▸ Your goal:
Answer these from the post below about duplicate rows in SQL queries:
(a) How are the complex queries implemented?
(b) What currently removes the duplicate rows?
(c) Which logic does the writer know could be used to remove them?

We have many complex queries which involve a lot of columns and joins (see the example below) that are implemented as views.
In some cases these queries return duplicate rows which then have to be programmatically removed by the consuming app. Therefore, we would like to enhance the SQL query to eliminate the duplicates, and speed up the retrieval process.
I know that I can use OVER / PARTITION BY logic to do this, but I am not sure of how to modify the queries to obtain a working syntax.

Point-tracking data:
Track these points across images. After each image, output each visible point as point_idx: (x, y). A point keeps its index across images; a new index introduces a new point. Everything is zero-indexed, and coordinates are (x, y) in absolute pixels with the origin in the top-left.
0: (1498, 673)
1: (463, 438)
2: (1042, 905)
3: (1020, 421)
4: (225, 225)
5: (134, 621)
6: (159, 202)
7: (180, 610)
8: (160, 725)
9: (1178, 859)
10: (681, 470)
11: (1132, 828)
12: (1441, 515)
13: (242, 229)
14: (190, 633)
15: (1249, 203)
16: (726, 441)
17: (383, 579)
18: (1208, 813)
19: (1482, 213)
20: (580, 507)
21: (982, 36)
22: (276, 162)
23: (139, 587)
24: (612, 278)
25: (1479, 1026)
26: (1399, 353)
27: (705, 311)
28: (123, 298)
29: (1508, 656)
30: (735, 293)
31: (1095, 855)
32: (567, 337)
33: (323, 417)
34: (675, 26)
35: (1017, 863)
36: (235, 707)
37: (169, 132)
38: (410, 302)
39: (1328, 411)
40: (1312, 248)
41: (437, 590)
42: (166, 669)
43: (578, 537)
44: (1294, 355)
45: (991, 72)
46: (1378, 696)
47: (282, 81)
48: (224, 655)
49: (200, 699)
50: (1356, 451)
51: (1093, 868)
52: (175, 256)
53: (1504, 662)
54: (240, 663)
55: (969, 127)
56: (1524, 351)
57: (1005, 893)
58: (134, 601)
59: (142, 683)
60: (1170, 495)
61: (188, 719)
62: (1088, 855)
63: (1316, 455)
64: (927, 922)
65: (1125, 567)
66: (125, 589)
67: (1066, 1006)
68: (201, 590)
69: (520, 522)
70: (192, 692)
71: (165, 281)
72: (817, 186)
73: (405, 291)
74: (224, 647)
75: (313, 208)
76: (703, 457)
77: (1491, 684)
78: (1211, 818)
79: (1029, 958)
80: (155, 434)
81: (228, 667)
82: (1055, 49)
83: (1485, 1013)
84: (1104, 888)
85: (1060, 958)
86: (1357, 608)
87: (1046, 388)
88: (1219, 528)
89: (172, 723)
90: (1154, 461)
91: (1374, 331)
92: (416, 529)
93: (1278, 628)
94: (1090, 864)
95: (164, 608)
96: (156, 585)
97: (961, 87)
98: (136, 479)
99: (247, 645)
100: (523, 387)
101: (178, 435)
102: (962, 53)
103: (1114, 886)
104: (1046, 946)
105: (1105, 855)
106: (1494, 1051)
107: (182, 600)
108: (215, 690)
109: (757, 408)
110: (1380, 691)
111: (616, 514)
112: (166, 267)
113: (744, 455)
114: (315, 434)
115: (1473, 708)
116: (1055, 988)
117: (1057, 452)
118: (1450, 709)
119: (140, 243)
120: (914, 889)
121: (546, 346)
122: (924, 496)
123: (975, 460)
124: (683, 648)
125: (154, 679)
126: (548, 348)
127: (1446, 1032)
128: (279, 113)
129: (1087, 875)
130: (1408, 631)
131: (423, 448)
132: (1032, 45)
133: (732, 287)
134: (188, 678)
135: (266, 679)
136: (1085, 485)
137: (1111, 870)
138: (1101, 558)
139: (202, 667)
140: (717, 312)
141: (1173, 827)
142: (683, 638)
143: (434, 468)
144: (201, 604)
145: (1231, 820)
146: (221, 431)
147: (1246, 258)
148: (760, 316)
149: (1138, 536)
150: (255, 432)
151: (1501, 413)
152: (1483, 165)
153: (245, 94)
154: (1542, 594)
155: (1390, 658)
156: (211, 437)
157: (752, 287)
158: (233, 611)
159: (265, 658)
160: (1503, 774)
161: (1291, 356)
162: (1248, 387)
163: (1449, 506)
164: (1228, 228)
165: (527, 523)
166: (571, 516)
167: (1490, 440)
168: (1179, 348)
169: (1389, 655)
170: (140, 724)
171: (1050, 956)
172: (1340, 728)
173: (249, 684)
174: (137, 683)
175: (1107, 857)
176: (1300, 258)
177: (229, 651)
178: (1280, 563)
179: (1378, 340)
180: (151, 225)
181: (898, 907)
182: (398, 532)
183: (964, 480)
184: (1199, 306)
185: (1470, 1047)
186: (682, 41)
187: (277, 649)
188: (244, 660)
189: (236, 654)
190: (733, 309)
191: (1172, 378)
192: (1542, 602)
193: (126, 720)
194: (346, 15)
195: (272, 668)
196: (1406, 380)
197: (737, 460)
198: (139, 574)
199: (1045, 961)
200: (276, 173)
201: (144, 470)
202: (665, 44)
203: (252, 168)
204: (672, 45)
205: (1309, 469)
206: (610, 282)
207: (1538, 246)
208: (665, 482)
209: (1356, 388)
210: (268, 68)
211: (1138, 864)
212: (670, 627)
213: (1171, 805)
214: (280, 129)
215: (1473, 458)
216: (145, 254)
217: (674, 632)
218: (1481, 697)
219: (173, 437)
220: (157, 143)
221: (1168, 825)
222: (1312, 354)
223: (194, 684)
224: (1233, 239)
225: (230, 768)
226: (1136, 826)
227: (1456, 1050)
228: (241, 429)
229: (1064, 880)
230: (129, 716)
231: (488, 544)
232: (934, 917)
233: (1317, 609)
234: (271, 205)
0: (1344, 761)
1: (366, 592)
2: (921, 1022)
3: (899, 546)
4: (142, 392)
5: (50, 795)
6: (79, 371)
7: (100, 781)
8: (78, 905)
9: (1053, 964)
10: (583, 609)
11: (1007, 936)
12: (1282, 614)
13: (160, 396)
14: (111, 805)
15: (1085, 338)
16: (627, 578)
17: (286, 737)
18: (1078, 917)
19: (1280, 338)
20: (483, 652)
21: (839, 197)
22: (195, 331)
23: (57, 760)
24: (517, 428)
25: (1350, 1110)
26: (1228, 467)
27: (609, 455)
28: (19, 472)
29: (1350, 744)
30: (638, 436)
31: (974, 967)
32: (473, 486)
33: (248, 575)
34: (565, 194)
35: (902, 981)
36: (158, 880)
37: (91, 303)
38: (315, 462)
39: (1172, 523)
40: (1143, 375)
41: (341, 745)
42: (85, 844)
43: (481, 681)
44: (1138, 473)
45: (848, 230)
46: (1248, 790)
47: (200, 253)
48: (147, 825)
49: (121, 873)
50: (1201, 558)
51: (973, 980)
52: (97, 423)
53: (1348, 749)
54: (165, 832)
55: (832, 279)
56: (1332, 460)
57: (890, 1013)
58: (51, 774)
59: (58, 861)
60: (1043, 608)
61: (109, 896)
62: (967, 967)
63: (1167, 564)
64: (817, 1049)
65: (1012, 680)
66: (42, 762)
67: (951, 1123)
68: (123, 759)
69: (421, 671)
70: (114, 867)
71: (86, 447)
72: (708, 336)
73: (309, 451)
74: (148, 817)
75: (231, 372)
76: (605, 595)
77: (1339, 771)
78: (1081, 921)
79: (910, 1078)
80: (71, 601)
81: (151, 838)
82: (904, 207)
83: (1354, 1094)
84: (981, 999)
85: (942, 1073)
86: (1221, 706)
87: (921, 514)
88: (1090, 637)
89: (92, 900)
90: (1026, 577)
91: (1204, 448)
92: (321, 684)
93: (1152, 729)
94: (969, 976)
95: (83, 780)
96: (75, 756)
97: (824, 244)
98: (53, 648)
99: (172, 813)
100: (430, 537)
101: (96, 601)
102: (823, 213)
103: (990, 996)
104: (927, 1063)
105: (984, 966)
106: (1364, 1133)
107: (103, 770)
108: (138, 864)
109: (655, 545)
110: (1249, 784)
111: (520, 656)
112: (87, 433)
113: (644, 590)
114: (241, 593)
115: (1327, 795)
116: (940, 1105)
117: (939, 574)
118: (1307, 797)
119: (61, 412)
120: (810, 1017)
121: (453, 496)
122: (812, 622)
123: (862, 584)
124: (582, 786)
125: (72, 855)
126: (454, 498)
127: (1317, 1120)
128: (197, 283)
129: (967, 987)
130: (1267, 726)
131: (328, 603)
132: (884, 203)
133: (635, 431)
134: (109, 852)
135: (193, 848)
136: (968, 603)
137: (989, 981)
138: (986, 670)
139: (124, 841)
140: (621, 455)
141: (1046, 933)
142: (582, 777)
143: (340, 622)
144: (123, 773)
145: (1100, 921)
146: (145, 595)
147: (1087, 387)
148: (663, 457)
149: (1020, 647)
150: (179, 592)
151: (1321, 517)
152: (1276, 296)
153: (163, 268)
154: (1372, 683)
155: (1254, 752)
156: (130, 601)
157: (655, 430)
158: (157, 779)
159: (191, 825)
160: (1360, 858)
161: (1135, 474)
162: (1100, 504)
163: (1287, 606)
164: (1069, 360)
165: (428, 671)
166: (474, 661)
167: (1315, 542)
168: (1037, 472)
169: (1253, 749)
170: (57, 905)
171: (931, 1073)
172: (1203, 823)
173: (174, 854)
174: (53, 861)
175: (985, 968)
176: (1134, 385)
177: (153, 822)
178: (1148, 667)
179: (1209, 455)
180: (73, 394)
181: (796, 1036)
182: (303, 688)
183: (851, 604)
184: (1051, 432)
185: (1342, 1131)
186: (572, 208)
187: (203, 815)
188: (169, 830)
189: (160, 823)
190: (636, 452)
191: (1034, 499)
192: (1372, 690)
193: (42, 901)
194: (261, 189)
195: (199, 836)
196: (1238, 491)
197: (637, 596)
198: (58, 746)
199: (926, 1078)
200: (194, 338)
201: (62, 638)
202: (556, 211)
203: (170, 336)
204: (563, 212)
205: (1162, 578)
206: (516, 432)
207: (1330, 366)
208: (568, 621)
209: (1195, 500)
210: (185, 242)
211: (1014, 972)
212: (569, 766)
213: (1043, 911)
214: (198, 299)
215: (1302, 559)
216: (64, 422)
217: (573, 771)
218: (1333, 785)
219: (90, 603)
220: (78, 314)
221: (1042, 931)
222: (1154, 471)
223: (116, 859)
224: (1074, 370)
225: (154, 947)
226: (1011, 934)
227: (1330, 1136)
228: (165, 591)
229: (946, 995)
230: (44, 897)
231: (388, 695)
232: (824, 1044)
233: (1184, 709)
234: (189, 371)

▸ Solution to the problem:
(a) As views.
(b) The consuming app removes them programmatically.
(c) OVER / PARTITION BY logic.